Task set:
A - Translate this sentence from the blog post into Spanish: "On Monday we vote for the film we want to make first."
B - According to the blog post, what does the writer now have to wear in the studio?

Study text:
▼
Annie Rhiannon

Wednesday, May 31, 2006

Pirate's Eye

I have "Pirate's Eye", apparantly. In a cinematography lecture yesterday we were told that there's always one student who can't keep their left eye shut when they're trying to look through the camera. Instead they stand there winking like an eejit. Of course, that one student is me. I now have to wear an eye-patch in the studio, rather like Long John Silver, or that Gabrielle chick who sang "Dreams can come true, except that one I had about getting my lazy eye fixed, la la la".

I'm not great with technology at the best of times. I was crap with the camera, zooming when I should be panning and vice versa. I can't get one hand to do one thing while the other hand does another (hence my inability to do That Thing That Men Like).

Anyway, it doesn't matter that I'm not good at some things, because, as it turns out, I am brilliant at other things; like visual storytelling. We all had to pitch a 2 minute film idea today and I won hands-down. Everybody laughed at all the right places (even though my idea came from quite a traumatic public experience I once had on an escalator). On Monday we vote for the film we want to make first. I can feel my competitive streak kicking in, because I dashed home from class to draw up my storyboard without so much as stopping for a pint at The Thirsty Dog.

Tuesday, May 30, 2006

The carrier pigeon has flown

It is with great regret that this evening I have had to send a carrier-pigeon from London back to the villagers of Dolwyddelan, North Wales.
▲
(Bounding box coordinate data)
▼
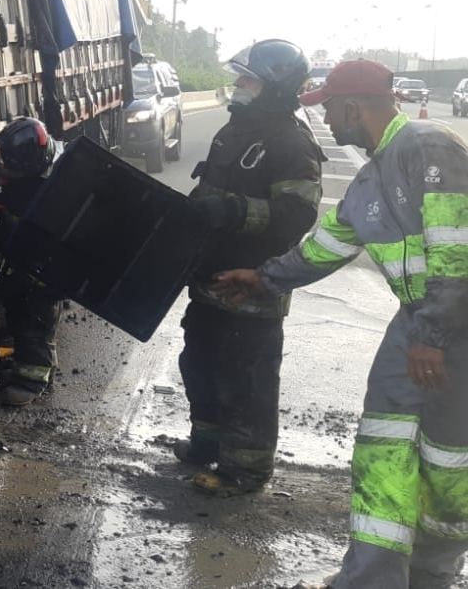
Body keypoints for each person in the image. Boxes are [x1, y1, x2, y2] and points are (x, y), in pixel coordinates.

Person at [212, 59, 468, 589]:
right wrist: (263, 278)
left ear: (353, 106)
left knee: (449, 455)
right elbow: (327, 245)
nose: (325, 119)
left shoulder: (428, 146)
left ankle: (434, 570)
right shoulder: (371, 178)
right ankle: (373, 578)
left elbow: (456, 250)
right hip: (417, 323)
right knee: (384, 446)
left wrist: (433, 336)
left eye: (328, 107)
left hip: (452, 325)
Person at [176, 39, 324, 497]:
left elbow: (296, 215)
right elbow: (209, 195)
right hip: (210, 280)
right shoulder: (234, 130)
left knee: (246, 379)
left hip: (253, 289)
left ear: (274, 87)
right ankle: (207, 442)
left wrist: (235, 210)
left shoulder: (290, 142)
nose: (238, 85)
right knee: (198, 363)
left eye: (249, 79)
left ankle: (245, 470)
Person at [0, 116, 63, 407]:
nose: (0, 172)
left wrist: (35, 274)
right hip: (13, 261)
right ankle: (26, 370)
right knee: (17, 317)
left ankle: (31, 382)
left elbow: (58, 241)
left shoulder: (59, 184)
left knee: (35, 322)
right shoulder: (4, 167)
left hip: (41, 271)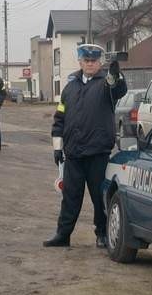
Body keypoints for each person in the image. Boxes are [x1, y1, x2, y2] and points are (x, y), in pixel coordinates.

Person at [43, 44, 127, 248]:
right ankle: (63, 235)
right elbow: (60, 118)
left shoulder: (106, 84)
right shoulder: (69, 88)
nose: (90, 64)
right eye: (86, 61)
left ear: (99, 63)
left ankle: (103, 234)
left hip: (97, 153)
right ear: (80, 62)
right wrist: (57, 146)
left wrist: (117, 75)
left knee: (100, 198)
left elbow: (118, 89)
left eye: (94, 61)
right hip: (73, 153)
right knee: (70, 197)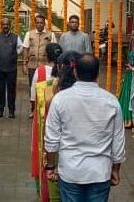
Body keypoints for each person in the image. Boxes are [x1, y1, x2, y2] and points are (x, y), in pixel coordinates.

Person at [44, 54, 125, 202]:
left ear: (75, 72)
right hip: (100, 172)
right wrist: (115, 169)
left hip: (70, 171)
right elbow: (118, 140)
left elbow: (52, 138)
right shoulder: (111, 101)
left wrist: (50, 166)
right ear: (98, 73)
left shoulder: (60, 99)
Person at [34, 51, 81, 202]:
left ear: (59, 67)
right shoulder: (95, 95)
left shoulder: (48, 91)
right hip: (85, 159)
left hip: (58, 155)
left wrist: (50, 164)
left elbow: (47, 130)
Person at [0, 17, 22, 118]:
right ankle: (0, 110)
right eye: (3, 24)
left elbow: (21, 47)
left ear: (10, 25)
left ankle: (11, 110)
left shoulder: (15, 37)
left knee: (11, 90)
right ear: (1, 25)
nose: (5, 26)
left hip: (12, 68)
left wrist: (15, 54)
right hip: (0, 67)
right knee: (0, 89)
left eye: (7, 24)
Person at [23, 14, 56, 119]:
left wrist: (54, 65)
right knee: (33, 88)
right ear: (35, 23)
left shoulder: (51, 35)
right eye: (37, 22)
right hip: (32, 65)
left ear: (44, 23)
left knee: (47, 87)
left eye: (41, 22)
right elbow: (25, 49)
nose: (39, 24)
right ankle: (33, 109)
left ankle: (47, 109)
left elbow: (54, 49)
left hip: (46, 66)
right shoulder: (29, 34)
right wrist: (24, 64)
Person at [117, 32, 134, 128]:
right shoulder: (132, 47)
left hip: (132, 73)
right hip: (129, 73)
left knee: (130, 94)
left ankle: (129, 118)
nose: (132, 36)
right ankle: (127, 118)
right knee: (128, 93)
▲
Replies:
A - El lunes votamos por la película que queremos hacer primero.

B - An eye-patch.